Fiasco do Brasil sub-20. A inteligência vale mais que "alegria nas pernas"
O maior pecado do técnico Rogério Micale na eliminação brasileira do Sul-Americano no Equador com o empate sem gols contra a Colômbia foi tentar se manter fiel às suas convicções de jogo apoiado, valorizando a posse de bola, sem considerar o contexto: gramados ruins na primeira fase e, principalmente, as características dos jogadores – mais velocidade e força que técnica e raciocínio.
Talvez tenha faltado mais do rubro-negro Lucas Paquetá, maior esperança na organização e criação. Mas é bem provável que o fiasco brasileiro tenha sido novamente uma mera consequência de seu próprio ciclo nas divisões de base.
Desde sempre o que o menino bom de bola ouve é "filho, pega a bola, parte para cima e resolve o problema da sua família". Depois de um tempo, se confirmar o potencial, o empresário é incluído no pacote de dependentes. O aprendizado inicial é tentar resolver na individualidade para se destacar na multidão.
A questão é que por mais que os profissionais da base estejam se qualificando na preparação dos garotos, a nossa mentalidade atrapalha. Olhamos para um time e sempre buscamos "o cara", aquele que chama a responsabilidade, que faz a diferença, que decide sozinho. Não vale ser coadjuvante. A velha visão do "patrão" e "empregado".
Só que no futebol atual, por mais que se tenha Messi, Cristiano Ronaldo, Suárez, Neymar, Ibrahimovich, Hazard e outros talentos desequilibrantes, "o cara" é cada vez mais o time. A ideia de jogo que vai potencializar e fazer aparecer o jogador diferente.

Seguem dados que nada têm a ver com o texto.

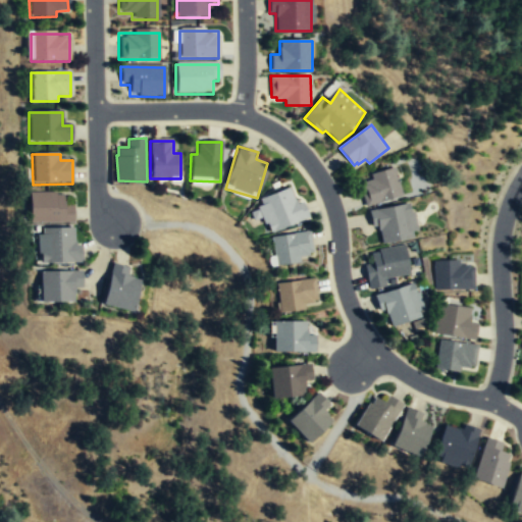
[(404,195),(396,166),(371,173),(373,178),(365,180),(367,187),(362,188),(367,206),(404,195)]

Por isso a necessidade de uma leitura de jogo cada vez mais precisa. A exata noção da importância de cada um no funcionamento do modelo de jogo. Saber que passar e se deslocar oferecendo opção ao companheiro vai ser mais importante que o drible em dois terços do campo. Só no último, mais próximo do gol, a vitória pessoal será essencial para furar as linhas de marcação cada vez mais compactas.
Saber o que fazer também ajuda a não se desesperar na hora da dificuldade. Era nítida a tensão dos meninos da seleção sub-20 por conta dos problemas graves na construção do jogo apoiado que Micale exige. Porque o garoto, culturalmente, é cobrado para decidir sozinho. Habilidade ou força e velocidade, rompendo as defesas. Vencendo as dificuldades na marra ou no jeitinho que é só nosso.
Tudo para conseguir um contrato na Europa e sair daqui jogando bola e aprender lá a fazer o jogo. Coletivo. Discurso comum entre os novos e os ex-boleiros. Às vezes surge um Gabriel Jesus, talentoso e inteligente praticamente na mesma proporção que se encaixa rápido em qualquer lugar – Palmeiras, seleção olímpica, principal, Manchester City. Mas é exceção.
Não é acaso a nossa maior carência em alto nível: os meio-campistas cerebrais, que jogam de área a área e ditam o ritmo. Fazem o jogo coletivo acontecer. Como estimular o menino se o mais rápido, o mais forte e o mais driblador é que vão ganhar os holofotes e as melhores oportunidades?
A visão do futuro não é apocalíptica e há avanços nos métodos de treinamento nas divisões de base do país. Também há mais competições para colocar tudo em prática. Não parece a hora de defenestrar Micale e voltar a encher a CBF de ex-boleiros sem formação e preparo.
O problema maior do processo segue sendo a transição e a afirmação dos mais promissores no profissional. Muito porque o empresário e a família querem que o craque sub chegue com banca entre os adultos. Ou só passe por lá em busca do sonho maior: a independência financeira nos centros mais rentáveis.
David Neres já entrou no time principal do São Paulo com status de estrela e, no meio do Sul-Americano, foi vendido ao Ajax. Difícil imaginar a cabeça do garoto para seguir no torneio de base com a primeira grande meta cumprida. Seleção principal, Copa do Mundo? Lá na frente e se for conveniente.
Uma busca individual em uma visão pouco coletiva. De mundo, que passa pela educação formal, em casa e entra no campo. Em um futebol de alto nível cada vez mais associativo, de união de forças, combinação de características. Um paradoxo.
Por isso a inconstância, a irregularidade de alternar um título mundial sub-2o em 2011, um vice em 2015 e duas eliminações no Sul-Americano, em 2013 e agora. Um sinal de que está na hora de começar a privilegiar a inteligência em campo. Ela vale bem mais que "alegria nas pernas".